Pentodes draw a lot of screen current when overdriven, easily up to 5 times (90mA in this case) of the idle current. Almost 11k (4.7k + 5k + 1k) in series with the screens is quite a lot, and theoretically, the voltage at the screen supply will be dragged right down to zero during overdrive. This won't actually happen, since zero volts at the screens equals zero current through the plates, but it will drop very low and cause a considerable compression effect when the amp goes into overdrive. I'd consider connecting the 5k screen supply dropper to the B+1 supply instead of the 4.7k preamp supply. That way you'll get an actual screen voltage of about 290V (380 - 90), and you can keep the 4.7k preamp resistor at 1 watt.

[GlideOn]

Okay, 90v drop with the 5k and your math checks out! I had right intentions but wrong application!

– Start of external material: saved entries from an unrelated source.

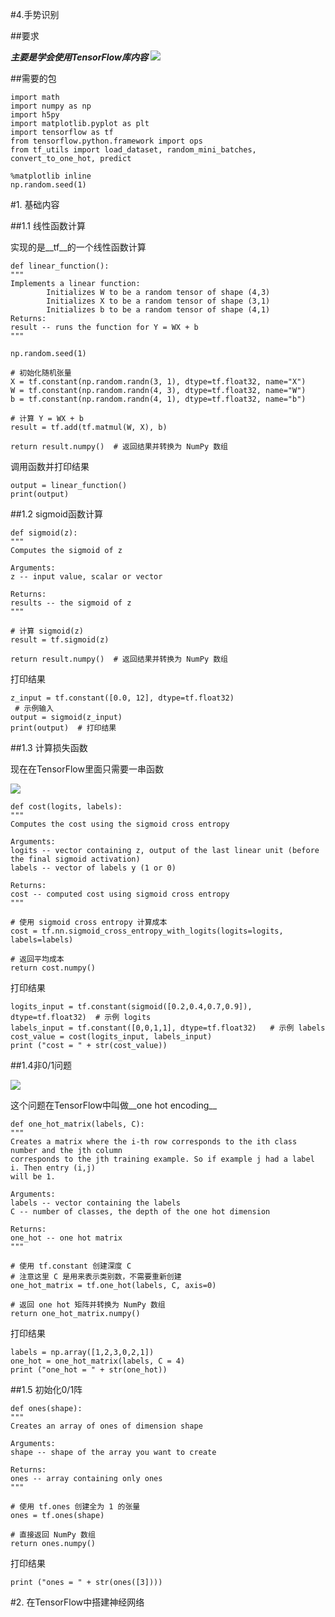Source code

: #4.手势识别

##要求

___主要是学会使用TensorFlow库内容___
![](https://cdn.jsdelivr.net/gh/tj-messi/picture/1727589946509.png)

	
##需要的包

	import math
	import numpy as np
	import h5py
	import matplotlib.pyplot as plt
	import tensorflow as tf
	from tensorflow.python.framework import ops
	from tf_utils import load_dataset, random_mini_batches, convert_to_one_hot, predict

	%matplotlib inline
	np.random.seed(1)
#1. 基础内容

##1.1 线性函数计算

实现的是__tf__的一个线性函数计算

	def linear_function():
    """
    Implements a linear function: 
            Initializes W to be a random tensor of shape (4,3)
            Initializes X to be a random tensor of shape (3,1)
            Initializes b to be a random tensor of shape (4,1)
    Returns: 
    result -- runs the function for Y = WX + b 
    """
    
    np.random.seed(1)
    
    # 初始化随机张量
    X = tf.constant(np.random.randn(3, 1), dtype=tf.float32, name="X")
    W = tf.constant(np.random.randn(4, 3), dtype=tf.float32, name="W")
    b = tf.constant(np.random.randn(4, 1), dtype=tf.float32, name="b")

    # 计算 Y = WX + b
    result = tf.add(tf.matmul(W, X), b)

    return result.numpy()  # 返回结果并转换为 NumPy 数组

调用函数并打印结果

	output = linear_function()
	print(output)

##1.2 sigmoid函数计算

	def sigmoid(z):
    """
    Computes the sigmoid of z
    
    Arguments:
    z -- input value, scalar or vector
    
    Returns: 
    results -- the sigmoid of z
    """
    
    # 计算 sigmoid(z)
    result = tf.sigmoid(z)

    return result.numpy()  # 返回结果并转换为 NumPy 数组

打印结果

	z_input = tf.constant([0.0, 12], dtype=tf.float32) 
	 # 示例输入
	output = sigmoid(z_input)
	print(output)  # 打印结果

##1.3 计算损失函数

现在在TensorFlow里面只需要一串函数

![](https://cdn.jsdelivr.net/gh/tj-messi/picture/1727593384852.png)

	def cost(logits, labels):
    """
    Computes the cost using the sigmoid cross entropy
    
    Arguments:
    logits -- vector containing z, output of the last linear unit (before the final sigmoid activation)
    labels -- vector of labels y (1 or 0) 
    
    Returns:
    cost -- computed cost using sigmoid cross entropy
    """
    
    # 使用 sigmoid cross entropy 计算成本
    cost = tf.nn.sigmoid_cross_entropy_with_logits(logits=logits, labels=labels)
    
    # 返回平均成本
    return cost.numpy()  

打印结果
	
	logits_input = tf.constant(sigmoid([0.2,0.4,0.7,0.9]), dtype=tf.float32)  # 示例 logits
	labels_input = tf.constant([0,0,1,1], dtype=tf.float32)   # 示例 labels
	cost_value = cost(logits_input, labels_input)
	print ("cost = " + str(cost_value))

##1.4非0/1问题

![](https://cdn.jsdelivr.net/gh/tj-messi/picture/1727594417326.png)

这个问题在TensorFlow中叫做__one hot encoding__

	def one_hot_matrix(labels, C):
    """
    Creates a matrix where the i-th row corresponds to the ith class number and the jth column
    corresponds to the jth training example. So if example j had a label i. Then entry (i,j) 
    will be 1. 
    
    Arguments:
    labels -- vector containing the labels 
    C -- number of classes, the depth of the one hot dimension
    
    Returns: 
    one_hot -- one hot matrix
    """
    
    # 使用 tf.constant 创建深度 C
    # 注意这里 C 是用来表示类别数，不需要重新创建
    one_hot_matrix = tf.one_hot(labels, C, axis=0)
    
    # 返回 one hot 矩阵并转换为 NumPy 数组
    return one_hot_matrix.numpy()

打印结果

	labels = np.array([1,2,3,0,2,1])
	one_hot = one_hot_matrix(labels, C = 4)
	print ("one_hot = " + str(one_hot))

##1.5 初始化0/1阵
	
	def ones(shape):
    """
    Creates an array of ones of dimension shape
    
    Arguments:
    shape -- shape of the array you want to create
        
    Returns: 
    ones -- array containing only ones
    """
    
    # 使用 tf.ones 创建全为 1 的张量
    ones = tf.ones(shape)
    
    # 直接返回 NumPy 数组
    return ones.numpy()
	
打印结果

	print ("ones = " + str(ones([3])))

#2. 在TensorFlow中搭建神经网络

I see now the error I made - I had put the 4.7k value as a desire to lower preamp voltages, but minor visual error it should go further down the B+ line, not replace the 1k I'm not a huge fan of the funky stock layout, but I have to use what I have ).

I'd like to keep maximum voltage at the power tubes, hence the whole reason of replacing transformer and doubling up on tubes!

Better yet as you suggest, I can omit the B+2 dropper altogether and connect the 5k/5w to the B+ line for max voltage potential, close if not dead on to that 415v figure.

I see now a way I can take that same 4.7k/2w and put it in between B+3 and B+4 filters for preamp voltage dropping. I'll just jumper the 5k/5w over to the immediate right instead of up/down orientation, then simply use new jumper wire to reconnect the B+ line to the preamp.

I'll make an update layout tonight to illustrate that change.